## Text Preprocessing for Machine Learning - Lemmatization


Lemmatization is the automated process of reducing a word to its base, 

dictionary form (known as a "lemma") by using vocabulary and morphological analysis.

The goal is to remove inflections and return a valid word that you would find in a dictionary.

Simple Analogy:
    Think of a linguist carefully looking up a word in a dictionary to find its canonical entry. They use grammar rules and meaning to find the standard form.

Key Point:
    Lemmatization is a more intelligent and accurate method than stemming. It requires understanding the word's part of speech (like verb, noun) and returns a real word.

Examples:

- running → run (verb)

- happily → happy (adjective)

- better → good (adjective)

- was → be (verb)

- mice → mouse (noun)

Why it's used:

Its purpose is the same as stemming (to group word variations), but it's used when accuracy is critical. 

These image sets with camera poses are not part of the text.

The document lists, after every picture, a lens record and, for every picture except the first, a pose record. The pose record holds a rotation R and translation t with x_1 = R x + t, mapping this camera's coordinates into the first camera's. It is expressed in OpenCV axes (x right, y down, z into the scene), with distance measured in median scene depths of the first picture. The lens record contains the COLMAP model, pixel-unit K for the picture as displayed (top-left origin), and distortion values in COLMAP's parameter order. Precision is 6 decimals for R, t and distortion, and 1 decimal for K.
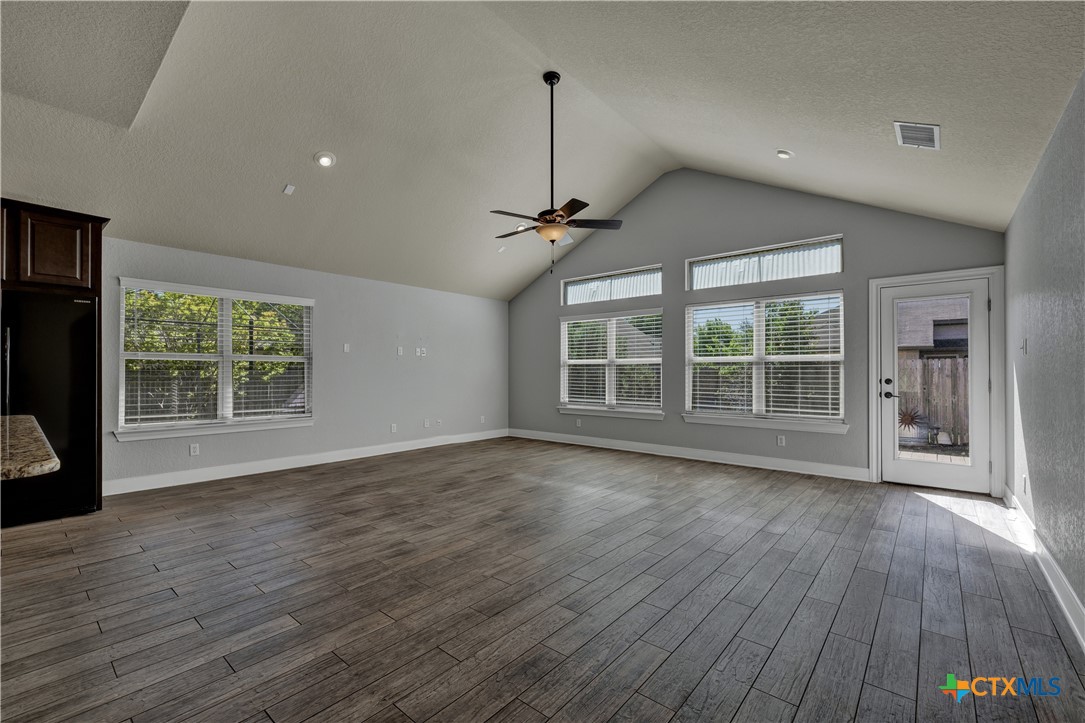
lens RADIAL K [[461.8, 0, 538.6], [0, 461.8, 370.6], [0, 0, 1]] dist [-0.000654, -0.000320]
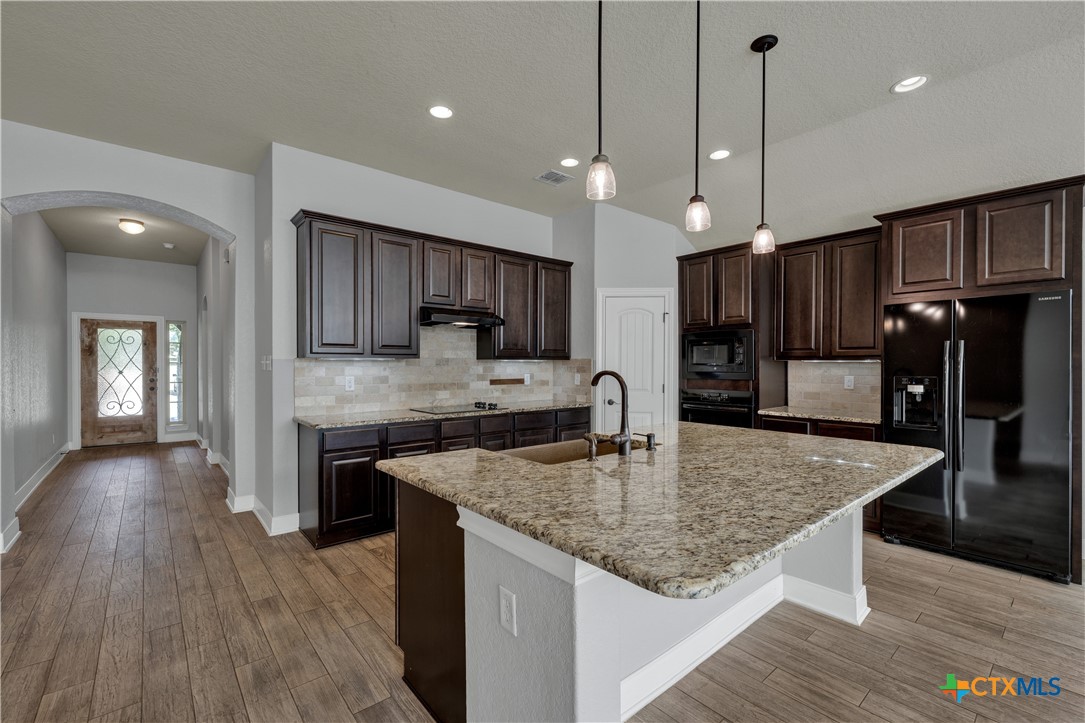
lens RADIAL K [[461.8, 0, 538.6], [0, 461.8, 370.6], [0, 0, 1]] dist [-0.000654, -0.000320]
pose [[-0.156628, 0.013573, -0.987564, -0.113318], [0.002526, 0.999908, 0.013342, -0.042635], [0.987654, -0.000405, -0.156648, 0.283466]]
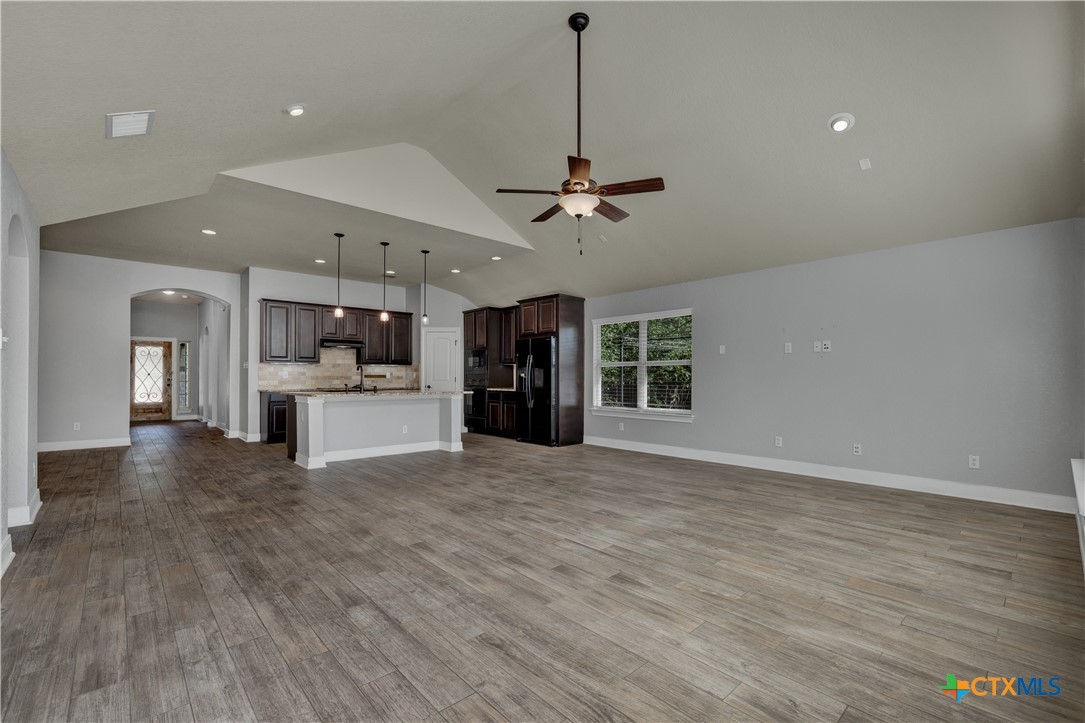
lens RADIAL K [[473.2, 0, 539.7], [0, 473.2, 374.1], [0, 0, 1]] dist [-0.002901, -0.000240]
pose [[-0.126771, -0.006797, -0.991909, 1.031392], [0.002254, 0.999972, -0.007141, 0.015210], [0.991929, -0.003141, -0.126752, 1.206704]]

It's essential for advanced text analysis, language understanding, and generating human-readable output, as it doesn't produce gibberish stems.

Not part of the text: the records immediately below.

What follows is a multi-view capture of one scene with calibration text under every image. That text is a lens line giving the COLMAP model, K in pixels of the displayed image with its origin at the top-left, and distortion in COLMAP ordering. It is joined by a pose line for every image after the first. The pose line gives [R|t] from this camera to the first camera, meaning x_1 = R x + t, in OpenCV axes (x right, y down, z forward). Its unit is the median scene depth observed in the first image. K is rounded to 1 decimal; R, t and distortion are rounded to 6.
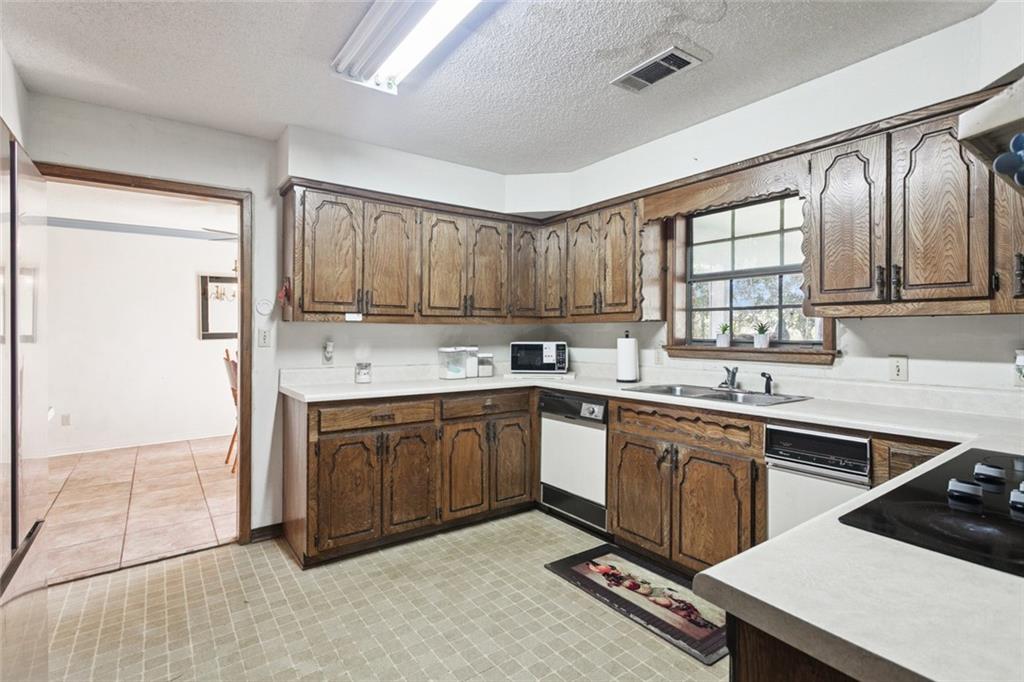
lens RADIAL K [[492.6, 0, 513.5], [0, 492.6, 331.8], [0, 0, 1]] dist [0.004139, 0.000439]
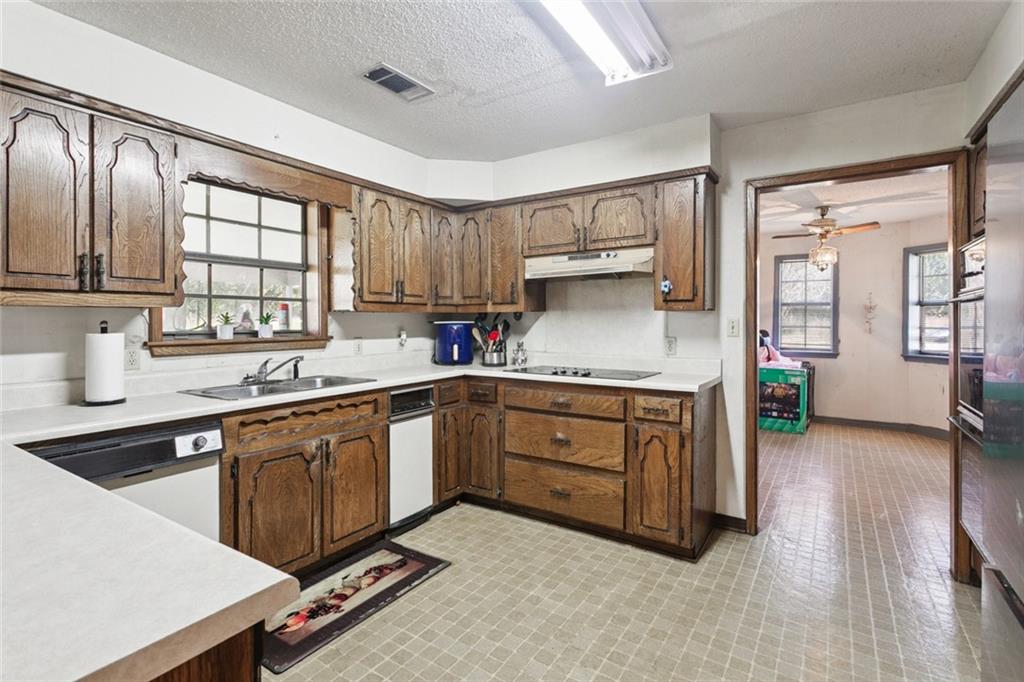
lens RADIAL K [[492.6, 0, 508.5], [0, 492.6, 323.1], [0, 0, 1]] dist [0.004139, 0.000439]
pose [[-0.352769, -0.001650, 0.935709, -0.730314], [0.003683, 0.999988, 0.003152, 0.000542], [-0.935703, 0.004558, -0.352759, 1.025742]]
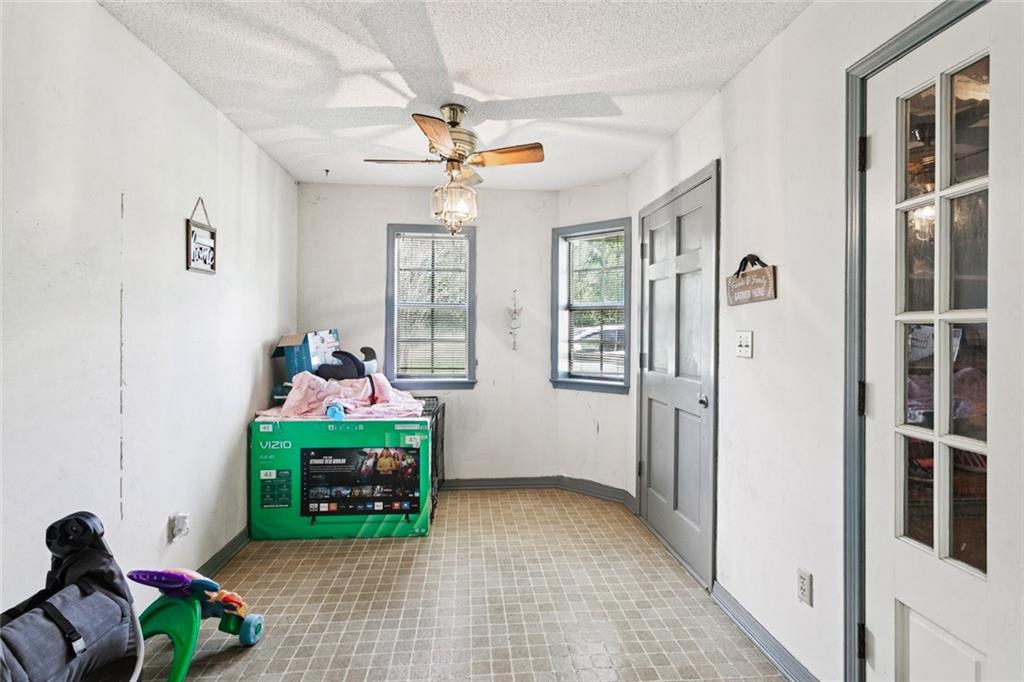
lens RADIAL K [[492.6, 0, 510.1], [0, 492.6, 335.4], [0, 0, 1]] dist [0.004139, 0.000439]
pose [[-0.857819, 0.000670, 0.513951, -0.419344], [0.003398, 0.999985, 0.004367, 0.003835], [-0.513940, 0.005492, -0.857809, 0.604219]]
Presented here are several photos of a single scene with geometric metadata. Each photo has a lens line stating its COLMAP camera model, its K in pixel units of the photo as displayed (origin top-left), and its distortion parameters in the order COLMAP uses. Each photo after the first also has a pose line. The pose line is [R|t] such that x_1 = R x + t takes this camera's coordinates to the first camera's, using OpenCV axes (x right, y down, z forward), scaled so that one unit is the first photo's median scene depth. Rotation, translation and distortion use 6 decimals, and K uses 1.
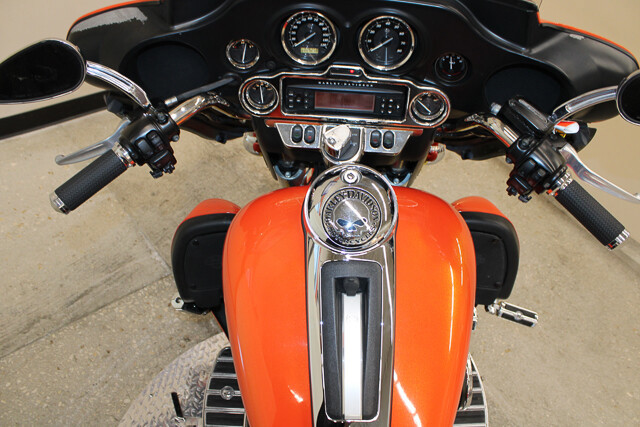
lens RADIAL K [[526.4, 0, 321.2], [0, 526.4, 224.7], [0, 0, 1]] dist [-0.173966, 0.155384]
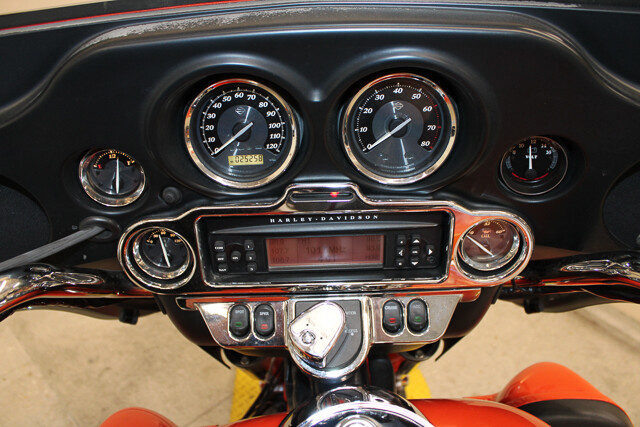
lens RADIAL K [[526.4, 0, 321.2], [0, 526.4, 224.7], [0, 0, 1]] dist [-0.173966, 0.155384]
pose [[0.995062, -0.091258, 0.039035, 0.022541], [0.097477, 0.972615, -0.210994, -0.148718], [-0.018711, 0.213758, 0.976708, 0.475924]]
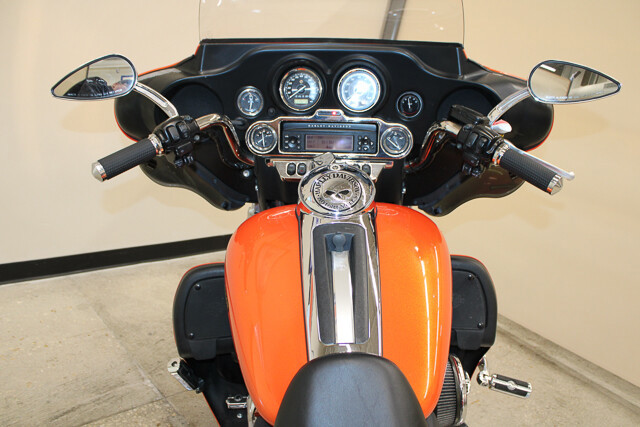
lens RADIAL K [[526.4, 0, 321.2], [0, 526.4, 224.7], [0, 0, 1]] dist [-0.173966, 0.155384]
pose [[0.999610, -0.017388, 0.021868, -0.005391], [0.025292, 0.895718, -0.443903, 0.488824], [-0.011869, 0.444283, 0.895808, -0.043453]]
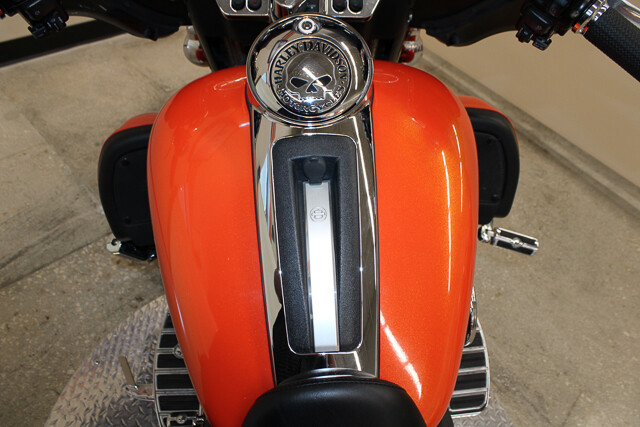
lens RADIAL K [[526.4, 0, 321.2], [0, 526.4, 224.7], [0, 0, 1]] dist [-0.173966, 0.155384]
pose [[0.997316, -0.053793, 0.049668, 0.021244], [0.051286, 0.997410, 0.050434, 0.128003], [-0.052253, -0.047751, 0.997492, 0.223446]]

## Lemmatization code Implementation 

In [1]:
import nltk
nltk.download('wordnet')

[nltk_data] Downloading package wordnet to /home/aljebra/nltk_data...
[nltk_data]   Package wordnet is already up-to-date!


True

In [2]:
from nltk.stem import WordNetLemmatizer

lemmatizer = WordNetLemmatizer()

In [3]:
lemmatizer.lemmatize('going', pos = 'v')

'go'

In [4]:
lemmatizer.lemmatize('going', pos = 'n')

'going'

In [5]:
lemmatizer.lemmatize('going')

'going'

In [6]:
words = ["eats", 'eaten', 'eating', 'writes', 'wrote', 'writen', 'go', 'goes', 'going', 'programming', 'program', 'history', 'finally', 'final', 'congratulate']

In [7]:
for word in words:
    print(word + " ----> " + lemmatizer.lemmatize(word))

eats ----> eats
eaten ----> eaten
eating ----> eating
writes ----> writes
wrote ----> wrote
writen ----> writen
go ----> go
goes ----> go
going ----> going
programming ----> programming
program ----> program
history ----> history
finally ----> finally
final ----> final
congratulate ----> congratulate


In [8]:
'''
POS - Part of speech tag
Verb - v
None - n
Adjective - a
Adverb = r
'''

for word in words:
    print(word + " ----> " + lemmatizer.lemmatize(word, pos='v'))

eats ----> eat
eaten ----> eat
eating ----> eat
writes ----> write
wrote ----> write
writen ----> writen
go ----> go
goes ----> go
going ----> go
programming ----> program
program ----> program
history ----> history
finally ----> finally
final ----> final
congratulate ----> congratulate


In [9]:
lemmatizer.lemmatize('fairly', pos = 'v')

'fairly'

In [10]:
lemmatizer.lemmatize('sportingly', 'v')

'sportingly'